The obvious solution is to choose the expiry time so generously that we can submit our claim to the blockchain after detecting a fault and still fall within the agreed-upon timeout. However, this can quickly lead to rather large timeouts: Assume that we can consider a peer faulty or malicious after five seconds. Assume further that we can submit a claim to the blockchain and have it be processed within 15 seconds. This already requires a 20 second timeout. Over three hops, this results in an overall timeout of 60s. As observed by [2], the timeout windows can be collapsed, if several hops use the same blockchain for adjudication. However, this may not always be the case. Long timeouts are problematic because users have to wait for an answer before they can safely retry.

The question is then: Can we do any better?

Proposal

This document proposes a different way to combine payment channels and escrow: Delegated Channels.

Description

We define a new type of payment channel whose claims contain two balances, instead of one. The low balance represents the sum of all executed transfers, while the high balance represents the sum of all prepared and executed transfers. The claim also contains the public key of a notary.

When submitting a claim, the recipient attaches a signed message from the notary ("notary claim") stating what the actual claim amount is. The notary claim amount must fall between the low and high balance, inclusive. If no notary claim is provided, the low balance is automatically assumed.

The security of this scheme is at least as good as regular payment channels. Only in-flight payments are at risk. But even in-flight payments are only at risk if the notary and the counterparty collude. If the notary key is a crypto-condition, we can use consensus groups of notaries instead of just single notaries.

Benefits

Low Timeouts

Since only the notary is involved in adjudicating the expiry, the timeouts merely need to be sufficient to cover the speed at which the notary makes decisions, which is not only better than Conditional Channels (blockchain confirmation time + peer timeout), but also better than Escrow (blockchain confirmation time), assuming the notary is faster and/or cheaper than the blockchain, which is likely since it may be less decentralized and otherwise we would just use Escrow instead.

Simplicity

This scheme allows a wide range of security trade-offs while maintaining very simple blockchain validation rules.

Relation to Escrow

When two parties transact, they have fundamentally two choices: Escrow or no escrow (i.e. PayChan). Delegated Channels add an option in the middle - escrow, but with some lower level of security.

Nesting

Theoretically, the notary can themselves use a delegated channel to decide the amount. In order words, it is possible to have multiple levels of delegation if desired. For example, a pair of peers may choose RCL Escrow to handle payments over $10000, a Delegated Channel with a 4-of-7 notary group to handle payments over $100, and a centralized notary to handle all remaining payments.

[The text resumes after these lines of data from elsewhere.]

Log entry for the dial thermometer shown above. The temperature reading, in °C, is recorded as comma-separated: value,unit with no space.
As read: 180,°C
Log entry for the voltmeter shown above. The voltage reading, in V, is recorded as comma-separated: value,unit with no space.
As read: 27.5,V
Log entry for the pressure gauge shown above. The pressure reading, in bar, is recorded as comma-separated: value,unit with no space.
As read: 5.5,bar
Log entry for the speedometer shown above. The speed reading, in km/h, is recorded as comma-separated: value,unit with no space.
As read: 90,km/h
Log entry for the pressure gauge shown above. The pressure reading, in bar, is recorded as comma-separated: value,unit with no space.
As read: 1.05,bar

Note that the transaction timeouts can be can be lower for lower tiers of validation and are not constrained by the speed of the top tier system (RCL in the example). The channel timeouts can be larger and must increase from the lowest tier system to the highest tier system, so that a claim can be submitted at the lower tier system while still allowing enough time to then use the result to submit a claim at the higher tier system.

In practice a nested system might not be worth building since having three points on the risk/speed spectrum might be enough. However, note that RCL would not have to change if somebody decided to implement nesting in their notary.